The
first mortar attack came after I had been in country for a few weeks. Those who
had been around for a while were getting concerned because it had been a while
since the last attack. They knew one was coming and intelligence seemed to have
confirmed it.
The
problem with the 116th Assault Helicopter Company (116th AHC) area was that it
was near the center of the Cu Chi base camp. That meant that the enemy, who
wasn’t all that well trained, aimed for what we would call the center of mass
because a long or short round would hit something on the base.
When
the first round hit, sometime after midnight, I was asleep, in the top bunk in
the small room I shared with another pilot. When I woke, there was no one
around. I hesitated until I heard another explosion close by. I rolled out of
the bunk, crouched down, and then dodged into the short hallway that would lead
outside, to the bunkers.
As
I started to move, a round hit no more than twenty-five feet from me, striking
the roof of the hootch just outside the door. I dropped to the floor, rolled up
against the wall and waited. There was dust swirling everywhere and I could
hear the shrapnel rattling against the corrugated steel of the hotch’s roof.
After
a moment, with no more impacts, I leaped up, hit the door and was outside. I
headed for the first bunker entrance I saw. These were narrow, dug into the
ground, and covered with perforated steel plates (PSP). On top of them were
55-gallon drums, these covered with another layer of PSP and then sandbags. The
idea was that the sandbags would detonate the mortar round, absorb most of the
shrapnel, with the other layers protecting the soldiers waiting inside.
There
were electric lights inside and because our generator had not been hit, the
lights were on. There were only a couple of others in the bunker with me, and I
don’t remember who they were or if I knew them. I hadn’t been in the company
all that long and hadn’t worked with the pilots of the other platoons. The
enlisted soldiers’ hootchs were on the other side of an open field with their
own bunkers.
I
have to admit that I was a tad bit nervous. I didn’t know what to expect or how
long the attack would last. Counter mortar had already been launched so that
those firing the mortars were now in danger.
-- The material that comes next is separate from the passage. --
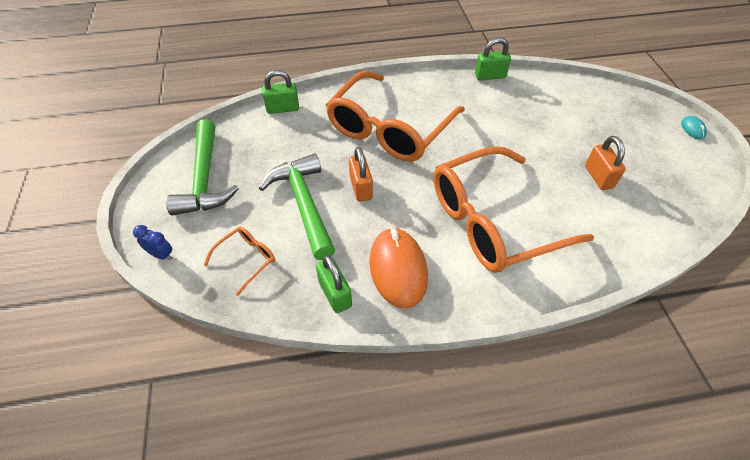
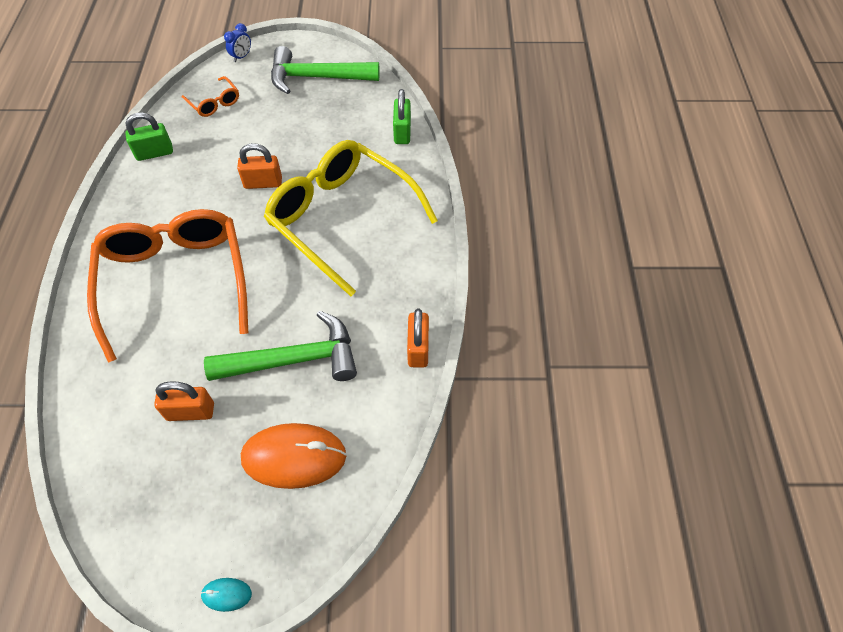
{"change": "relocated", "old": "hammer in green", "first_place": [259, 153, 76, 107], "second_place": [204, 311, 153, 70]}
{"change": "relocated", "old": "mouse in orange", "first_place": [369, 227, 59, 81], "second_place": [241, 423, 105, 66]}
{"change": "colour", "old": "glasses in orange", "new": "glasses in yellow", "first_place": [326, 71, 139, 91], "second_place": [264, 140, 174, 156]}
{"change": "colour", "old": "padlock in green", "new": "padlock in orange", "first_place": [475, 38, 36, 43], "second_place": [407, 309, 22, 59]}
The muzzle flashes of the weapons
would give away their positions. I learned later that these attacks didn’t last
all that long.
After
ten minutes or so, which seemed longer, someone came around and told us that
the attack was over. We came out of the bunkers. I was told that I had gone to
the wrong one and those who lived in the same hootch as I did, wondered where I
was.
Five
members of the company had been hit. One of them, an FNG lieutenant was badly
wounded and had to be evacked, eventually making to The World (our term for the
US). He had taken a long, dagger-like piece of metal to the throat. We learned
that that he had survived, and although they though he might not be able to speak
again, he recovered completely. He never returned to the company.
One
of the others was hit just as he stepped through the door of the outhouse
liberally referred to as the latrine. Wrong place at the wrong time, but he was
treated at the 12th Evac Hospital and returned to the company.
Damage
to the company area was minimal. The aircraft, parked in revetments, in the
area we called The Nest, because, what else would you call that area for a
company known as the Hornets.
The
only scheduling change for the days’ missions was to replace the two pilots
injured with two who would have been off that day. The overall effect was to
teach me to ignore the mortar rounds unless the impacts were coming toward you.
Rockets, on the other hand, were more dangerous because they were larger and
their impact sites sporadic. You couldn’t predict where they would hit.